The core of blended-learning is the integration of face-to-face and online learning activities [1]. Very often we want to have something fancy and very innovative in our online teaching, and don't think about consequences. We should realize that just an addition of activities which don't provoke deep learning can completely destroy the course outcome. In other words, the constructive alignment will be not established. In my opinion, the course content becomes more colorful and exciting if we think very carefully about each online activity which we offer to our students.  I looked through the Topic 4 literature and was quite surprised that it is mostly about how to establish an online course, but not how to integrate the learning activities smoothly into the course program. The organic integration of thoughtfully selected activities is one of the major constituents of our success with the blended learning. I imagine the laboratory balances where both sites of face-to-face and online learning must be in a balance. Also we should think that the instructors must be trained not only to use the technology, but also bring it in the ways in which they organize and deliver the material. I have noticed during the seminar with Martha Cleveland-Innes that the activity with the testing was too much for this 1.5 hour interaction. Even the test was only 10 min, it was too overloading to be concentrated on the major course context. Instead of giving such a test during 1.5 hours lecture, maybe a shorter, more exciting, and automated test will be a better match for this seminar. I cannot also say that it provoked any new concept of the blending learning. The choice of activity, the right time point, right duration of that online activity, logical chain and our inspiring feelings from that activity play a major role in the blended course design. I thought about a memo which we need to keep in mind when we work on the blended course design. The tasks 1, 2, 3, and 4 are the well-known constituents of the Bigg's constructive alignment model [3].
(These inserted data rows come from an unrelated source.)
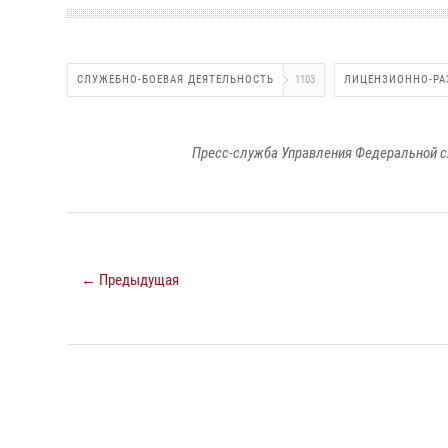
СЛУЖЕБНО-БОЕВАЯ ДЕЯТЕЛЬНОСТЬ
1103
ЛИЦЕНЗИОННО-РА
Пресс-служба Управления Федеральной с
← Предыдущая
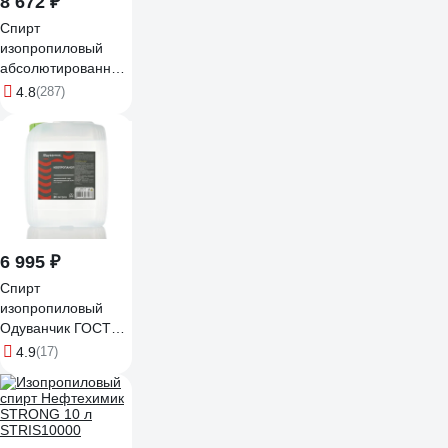
8 672 ₽
Спирт
изопропиловый
абсолютированный
Selkor 20 л 36088
4.8
(287)
6 995 ₽
Спирт
изопропиловый
Одуванчик ГОСТ
9805-84, 20 л,
4.9
(17)
канистра
4627106672175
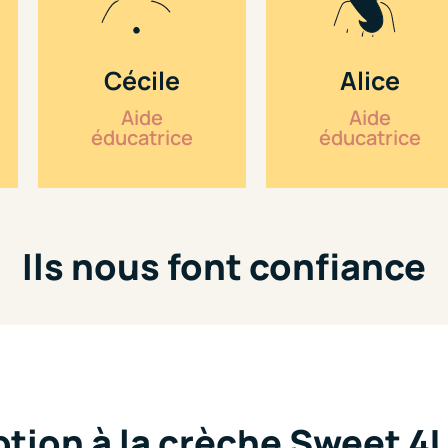
Cécile
Alice
Aide
Aide
éducatrice
éducatrice
Ils nous font confiance
ption à la crèche Sweet 4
What I decided to add into the blended course design are integrated interactive activities and dialog-based communication with the consistent feedback. We have to select learning activities very carefully and always ask for the feedback at the end of the class if anybody experienced large problems with the section or just has any complementary comments. The online activities must be done under guidance of the instructors using dialog-based communication. The activities between students can be also implemented in the course program, but students should be not left for a long time without any guidance. Otherwise, it will remind more the homework and assignment work which students try to solve during the class time. Also, it could become more difficult to track what students really learn from the class. I understand that not at all Universities will have enough resources for the dialog-based communication, but there are always options to split a large class in smaller groups to establish more close relationship with students and provide a better quality of guidance. Overall, we should think that we learn from our experiences, and our goal is deep and interactive learning. You remember significantly better teaching material which you learned in a good working environment by having fun and feeling motivation of others to learn something new!



  1. Vaughan, N. D., Cleveland-Innes, M., & Garrison, D. R. (2013). Teaching in blended learning environments: Creating and sustaining communities of inquiry. Edmonton: AU Press.
  2. Grover, S., Pea, R., & Cooper, S. (2015). Designing for deeper learning in a blended computer science course for middle school students, Computer Science Education, 25(2), 199-237.
  3. Biggs, J. (1996). Enhancing teaching through constructive alignment, Higher Education, 32, 347-364.